[Data entries]
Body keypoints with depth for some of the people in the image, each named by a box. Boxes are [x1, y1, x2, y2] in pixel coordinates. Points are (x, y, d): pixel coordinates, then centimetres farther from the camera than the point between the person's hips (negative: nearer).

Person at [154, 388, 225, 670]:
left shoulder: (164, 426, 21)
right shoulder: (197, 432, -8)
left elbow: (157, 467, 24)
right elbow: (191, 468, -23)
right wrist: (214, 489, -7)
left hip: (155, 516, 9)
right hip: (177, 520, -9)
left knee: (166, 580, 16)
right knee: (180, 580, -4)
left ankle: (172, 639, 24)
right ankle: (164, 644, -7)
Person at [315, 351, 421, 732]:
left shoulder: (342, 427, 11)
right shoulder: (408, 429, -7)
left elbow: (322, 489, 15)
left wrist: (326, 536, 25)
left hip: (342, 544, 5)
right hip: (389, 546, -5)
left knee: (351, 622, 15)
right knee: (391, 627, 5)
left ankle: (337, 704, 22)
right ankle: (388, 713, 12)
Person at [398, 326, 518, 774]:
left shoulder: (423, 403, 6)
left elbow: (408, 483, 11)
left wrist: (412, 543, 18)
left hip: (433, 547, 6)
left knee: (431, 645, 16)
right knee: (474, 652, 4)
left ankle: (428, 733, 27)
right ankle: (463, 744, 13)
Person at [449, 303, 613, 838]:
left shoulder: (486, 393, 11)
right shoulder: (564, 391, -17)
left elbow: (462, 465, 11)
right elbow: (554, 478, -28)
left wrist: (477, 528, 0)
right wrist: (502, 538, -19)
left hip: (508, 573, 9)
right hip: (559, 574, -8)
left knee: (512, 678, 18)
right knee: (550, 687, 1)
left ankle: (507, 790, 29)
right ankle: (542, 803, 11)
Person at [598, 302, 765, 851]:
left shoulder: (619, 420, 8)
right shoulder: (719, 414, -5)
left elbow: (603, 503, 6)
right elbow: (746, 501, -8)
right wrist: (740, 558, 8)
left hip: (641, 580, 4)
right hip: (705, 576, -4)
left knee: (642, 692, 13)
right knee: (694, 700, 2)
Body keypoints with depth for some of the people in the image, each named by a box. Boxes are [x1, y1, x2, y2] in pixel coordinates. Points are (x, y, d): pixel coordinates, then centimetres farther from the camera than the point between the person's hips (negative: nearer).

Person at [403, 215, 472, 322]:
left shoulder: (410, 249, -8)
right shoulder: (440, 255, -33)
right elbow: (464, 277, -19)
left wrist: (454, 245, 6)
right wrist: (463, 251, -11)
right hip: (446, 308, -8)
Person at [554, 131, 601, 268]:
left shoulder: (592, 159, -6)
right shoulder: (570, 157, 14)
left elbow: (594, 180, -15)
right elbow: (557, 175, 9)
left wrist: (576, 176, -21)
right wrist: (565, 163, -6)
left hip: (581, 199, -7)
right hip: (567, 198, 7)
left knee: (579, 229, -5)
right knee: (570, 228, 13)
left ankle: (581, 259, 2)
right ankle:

_ACTIVITY_
Starting with the first line of the items and going on through the line containing "left hip: (433, 547, 6)", reproduce those lines with "Person at" swapped out for "Subject at" and everything else unchanged.

_EXPECTED ANSWER_
Body keypoints with depth for some of the people in the image, each named by a box. Boxes are [x1, y1, x2, y2] in pixel coordinates. Points are (x, y, d): pixel coordinates, then centimetres farther from the camera than the point between the person's hips (negative: nearer).

Subject at [154, 388, 225, 670]:
left shoulder: (164, 426, 21)
right shoulder: (197, 432, -8)
left elbow: (157, 467, 24)
right elbow: (191, 468, -23)
right wrist: (214, 489, -7)
left hip: (155, 516, 9)
right hip: (177, 520, -9)
left knee: (166, 580, 16)
right knee: (180, 580, -4)
left ankle: (172, 639, 24)
right ankle: (164, 644, -7)
Subject at [315, 351, 421, 732]:
left shoulder: (342, 427, 11)
right shoulder: (408, 429, -7)
left elbow: (322, 489, 15)
left wrist: (326, 536, 25)
left hip: (342, 544, 5)
right hip: (389, 546, -5)
left knee: (351, 622, 15)
right knee: (391, 627, 5)
left ankle: (337, 704, 22)
right ankle: (388, 713, 12)
Subject at [398, 326, 518, 774]:
left shoulder: (423, 403, 6)
left elbow: (408, 483, 11)
left wrist: (412, 543, 18)
left hip: (433, 547, 6)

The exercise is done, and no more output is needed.